Supplied passage:
****
It is not a fundamental or unlimited good.  It is an approximate good  
in limited circumstances and context.  Much evil has been done in the  
name of "altruism".  Sometimes it seems to me that much evil would be  
avoided if people weren't so keen to pull on the mantle of "saving"  
or "uplifting" all of humanity.  Ask first whether what you are doing  
is a good and compelling thing that you would do for yourself and  
those who understand it.  Ask if doing it for that limited group is  
compelling enough to get you to take action.  If it is not then  
dressing it up as being for all of humanity will not improve it or  
even necessarily energize you.  It will simply make it vastly more  
dangerous.  It is much more difficult to remain honest when out to  
save the world.

>   Given a different environment of evolutionary
> adaptation -- or an imminent environment of rapid technological change
> -- charity may be seen and evaluated differently.

Yep.

>
> Certain values become increasingly shared because they work, meaning
> they persist and grow.  These increasingly shared values are the basis
> of our morality, what we tend to agree is good.
>

This seems to say that certain values persist and grow because they  
persist and grow.  And that the ones that persist and grow we agree  
are good.  But this is surely not a valid way to determine what is  
good.  It is an average across humanity with its current limitations.

> Certain actions are considered good, to the extent that they promote
> our increasingly shared values.
>
> What can we do?  We can continue to build a framework of social
> decison-making that increases our awareness of our increasingly shared
> subjective values, and that increases our increasingly objective
> instrumental knowledge applied to the promotion of those values.
>

How about knowledge applied to the examination of those values as not  
necessarily benign or leading to our transhuman goals?
****
Provided material:
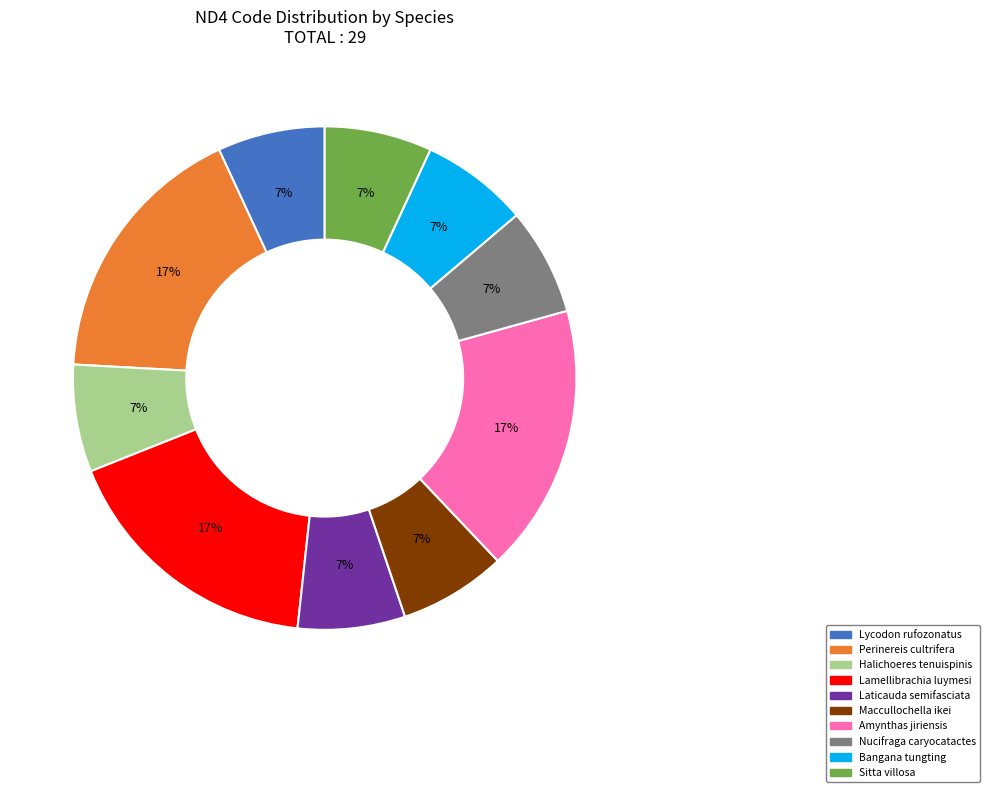

What is the ratio of the value at Halichoeres tenuispinis to the value at Perinereis cultrifera?

0.4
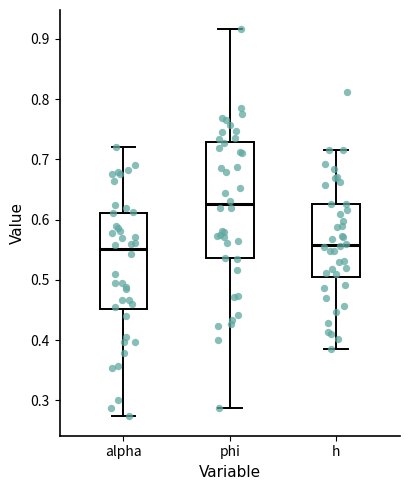

Reading left to right, transcribe this box plot: for each box, give where its median line is, the range the box spans, and where its two whiskers end, as read against the y-axis. The values are not printed on the chart, so give them approximately, as read against the axis.

alpha: median 0.55, box 0.45 to 0.61, whiskers 0.27 to 0.72
phi: median 0.63, box 0.54 to 0.73, whiskers 0.29 to 0.92
h: median 0.56, box 0.51 to 0.63, whiskers 0.38 to 0.72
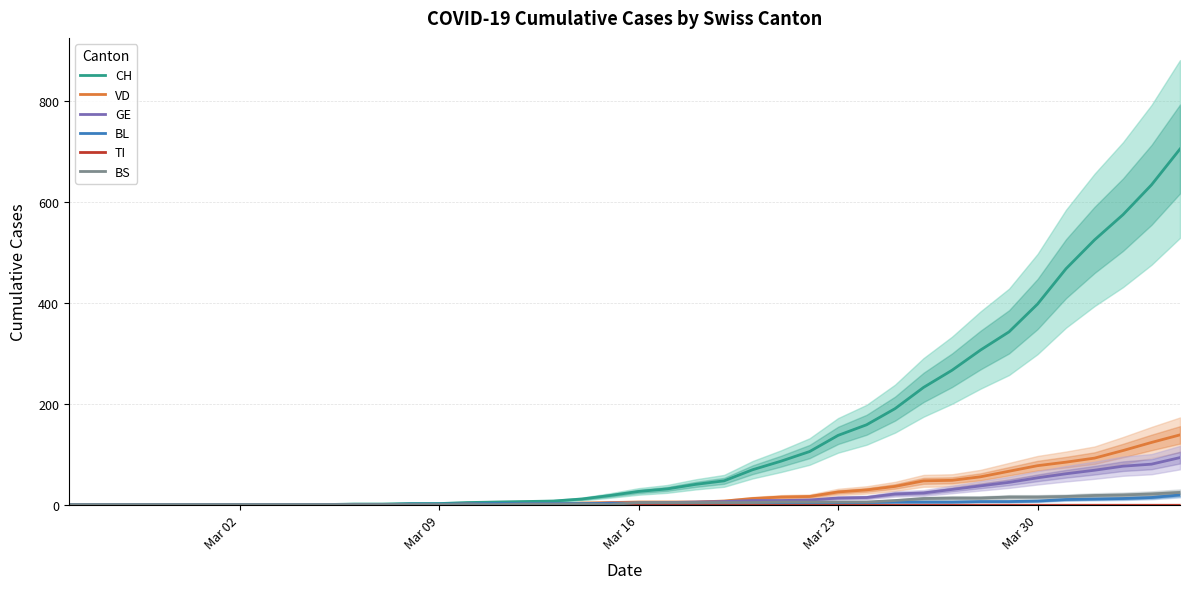

What is the maximum value for GE?

93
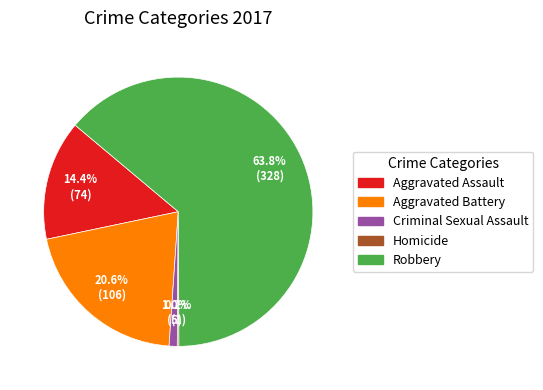

To the nearest percent, what percentage of the pie is Aggravated Battery?

21%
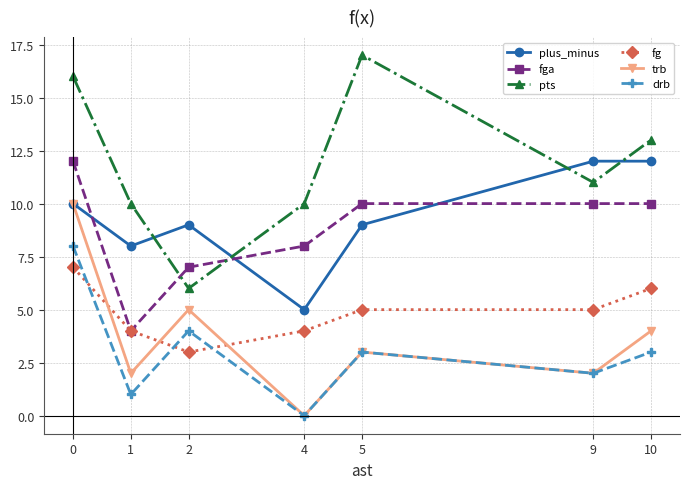

How many intersections are there between fg and drb?

3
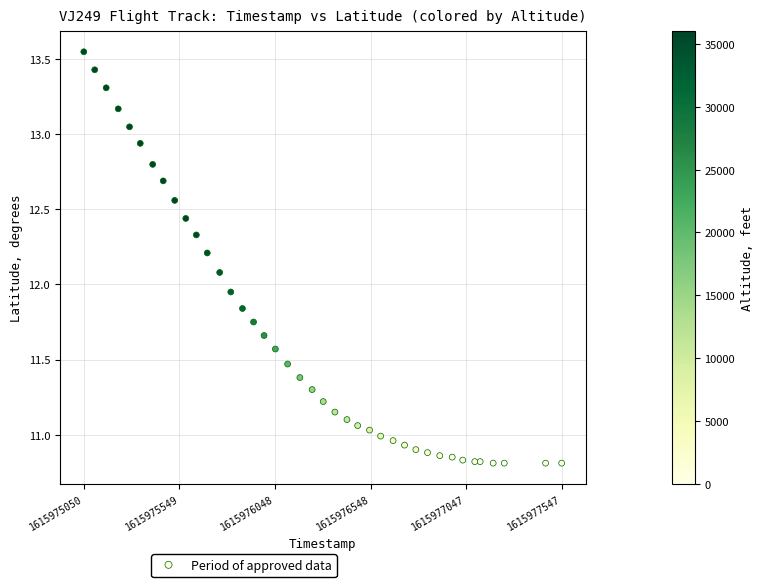

What is the range of X values (max minus min)?

2497.0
****
Job item:
Can you revise the stretch from "It is not a" through "save the world." in the passage on altruism, replacing "altruism" with "benevolence"? These records were drawn from a separate source.

Result of this exercise:
It is not a fundamental or unlimited good.  It is an approximate good  
in limited circumstances and context.  Much evil has been done in the  
name of "benevolence".  Sometimes it seems to me that much evil would be  
avoided if people weren't so keen to pull on the mantle of "saving"  
or "uplifting" all of humanity.  Ask first whether what you are doing  
is a good and compelling thing that you would do for yourself and  
those who understand it.  Ask if doing it for that limited group is  
compelling enough to get you to take action.  If it is not then  
dressing it up as being for all of humanity will not improve it or  
even necessarily energize you.  It will simply make it vastly more  
dangerous.  It is much more difficult to remain honest when out to  
save the world.